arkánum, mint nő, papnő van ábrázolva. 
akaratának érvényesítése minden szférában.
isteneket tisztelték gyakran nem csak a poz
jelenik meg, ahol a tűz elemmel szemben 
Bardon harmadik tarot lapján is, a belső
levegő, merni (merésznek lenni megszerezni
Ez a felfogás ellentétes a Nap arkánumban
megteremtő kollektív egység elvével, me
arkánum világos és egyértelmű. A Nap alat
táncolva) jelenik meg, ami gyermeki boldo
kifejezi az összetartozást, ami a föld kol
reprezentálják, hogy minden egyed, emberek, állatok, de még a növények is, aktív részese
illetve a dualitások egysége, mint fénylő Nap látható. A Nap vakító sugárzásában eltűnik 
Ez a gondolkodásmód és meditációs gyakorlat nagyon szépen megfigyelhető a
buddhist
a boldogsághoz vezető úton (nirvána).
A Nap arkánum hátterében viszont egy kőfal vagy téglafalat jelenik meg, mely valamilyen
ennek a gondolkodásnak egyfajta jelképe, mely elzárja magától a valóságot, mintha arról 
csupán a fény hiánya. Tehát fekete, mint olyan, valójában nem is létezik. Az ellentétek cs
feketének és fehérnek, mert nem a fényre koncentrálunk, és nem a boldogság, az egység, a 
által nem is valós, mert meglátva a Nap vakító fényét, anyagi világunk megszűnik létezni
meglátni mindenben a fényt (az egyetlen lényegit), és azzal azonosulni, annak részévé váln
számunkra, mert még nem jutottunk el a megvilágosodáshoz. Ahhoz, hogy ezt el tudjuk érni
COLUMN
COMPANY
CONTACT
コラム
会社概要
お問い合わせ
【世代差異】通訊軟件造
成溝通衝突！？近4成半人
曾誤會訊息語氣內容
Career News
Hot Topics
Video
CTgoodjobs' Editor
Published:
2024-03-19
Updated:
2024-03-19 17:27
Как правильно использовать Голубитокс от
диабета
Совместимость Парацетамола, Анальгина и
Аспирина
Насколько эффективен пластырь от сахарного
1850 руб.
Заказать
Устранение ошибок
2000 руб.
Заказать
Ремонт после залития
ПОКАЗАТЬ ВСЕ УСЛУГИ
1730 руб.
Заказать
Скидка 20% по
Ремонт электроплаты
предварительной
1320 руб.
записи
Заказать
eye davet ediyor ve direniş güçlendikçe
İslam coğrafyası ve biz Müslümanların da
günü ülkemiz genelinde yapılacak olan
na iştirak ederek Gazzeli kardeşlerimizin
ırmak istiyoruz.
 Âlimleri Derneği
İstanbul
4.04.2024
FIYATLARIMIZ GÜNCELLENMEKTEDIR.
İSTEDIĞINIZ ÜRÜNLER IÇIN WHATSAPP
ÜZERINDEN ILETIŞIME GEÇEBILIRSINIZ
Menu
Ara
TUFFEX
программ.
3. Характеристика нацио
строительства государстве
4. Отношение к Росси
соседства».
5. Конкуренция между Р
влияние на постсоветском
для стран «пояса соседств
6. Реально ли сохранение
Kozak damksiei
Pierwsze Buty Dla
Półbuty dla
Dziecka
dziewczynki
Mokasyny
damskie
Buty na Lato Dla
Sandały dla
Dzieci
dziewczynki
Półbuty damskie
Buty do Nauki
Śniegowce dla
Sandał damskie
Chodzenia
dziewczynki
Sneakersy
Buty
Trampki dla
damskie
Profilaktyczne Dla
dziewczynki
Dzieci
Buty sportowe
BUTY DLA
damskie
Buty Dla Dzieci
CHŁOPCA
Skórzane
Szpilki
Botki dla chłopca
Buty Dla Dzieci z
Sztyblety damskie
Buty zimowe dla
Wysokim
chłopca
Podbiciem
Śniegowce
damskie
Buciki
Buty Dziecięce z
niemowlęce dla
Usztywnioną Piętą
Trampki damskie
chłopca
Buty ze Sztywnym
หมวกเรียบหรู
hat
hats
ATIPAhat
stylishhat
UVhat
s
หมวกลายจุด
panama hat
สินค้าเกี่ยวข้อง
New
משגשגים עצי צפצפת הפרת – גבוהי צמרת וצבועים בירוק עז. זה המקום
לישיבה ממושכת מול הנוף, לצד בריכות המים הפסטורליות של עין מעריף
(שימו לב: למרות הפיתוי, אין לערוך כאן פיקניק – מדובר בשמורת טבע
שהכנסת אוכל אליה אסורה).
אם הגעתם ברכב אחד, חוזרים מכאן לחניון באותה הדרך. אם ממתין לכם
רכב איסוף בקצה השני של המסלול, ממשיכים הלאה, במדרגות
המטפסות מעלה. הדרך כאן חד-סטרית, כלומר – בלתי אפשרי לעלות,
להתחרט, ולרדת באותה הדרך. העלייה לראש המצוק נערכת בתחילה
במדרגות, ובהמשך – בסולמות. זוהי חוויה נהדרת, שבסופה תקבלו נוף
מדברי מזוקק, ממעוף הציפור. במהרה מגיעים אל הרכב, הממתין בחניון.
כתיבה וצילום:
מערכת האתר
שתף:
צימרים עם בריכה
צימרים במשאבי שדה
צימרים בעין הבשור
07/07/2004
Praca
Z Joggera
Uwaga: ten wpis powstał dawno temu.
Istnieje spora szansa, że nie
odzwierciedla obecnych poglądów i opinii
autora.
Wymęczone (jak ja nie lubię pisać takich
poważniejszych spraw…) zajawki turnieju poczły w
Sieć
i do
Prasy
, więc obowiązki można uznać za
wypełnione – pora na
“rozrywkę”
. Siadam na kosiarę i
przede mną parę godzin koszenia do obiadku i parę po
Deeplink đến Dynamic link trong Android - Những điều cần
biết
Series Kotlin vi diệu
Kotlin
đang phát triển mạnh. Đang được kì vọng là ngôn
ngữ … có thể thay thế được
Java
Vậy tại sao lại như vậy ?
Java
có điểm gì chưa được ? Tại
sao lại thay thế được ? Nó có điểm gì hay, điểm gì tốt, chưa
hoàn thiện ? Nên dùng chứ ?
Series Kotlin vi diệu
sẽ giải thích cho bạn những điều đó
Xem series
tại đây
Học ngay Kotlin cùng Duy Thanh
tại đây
-------------------------
● **Task goal**: Give back, word for word, only the lines above from the line holding "günü ülkemiz genelinde yapılacak olan" to the line holding "3. Характеристика нацио", both included.

● **Reply**:
günü ülkemiz genelinde yapılacak olan
na iştirak ederek Gazzeli kardeşlerimizin
ırmak istiyoruz.
 Âlimleri Derneği
İstanbul
4.04.2024
FIYATLARIMIZ GÜNCELLENMEKTEDIR.
İSTEDIĞINIZ ÜRÜNLER IÇIN WHATSAPP
ÜZERINDEN ILETIŞIME GEÇEBILIRSINIZ
Menu
Ara
TUFFEX
программ.
3. Характеристика нацио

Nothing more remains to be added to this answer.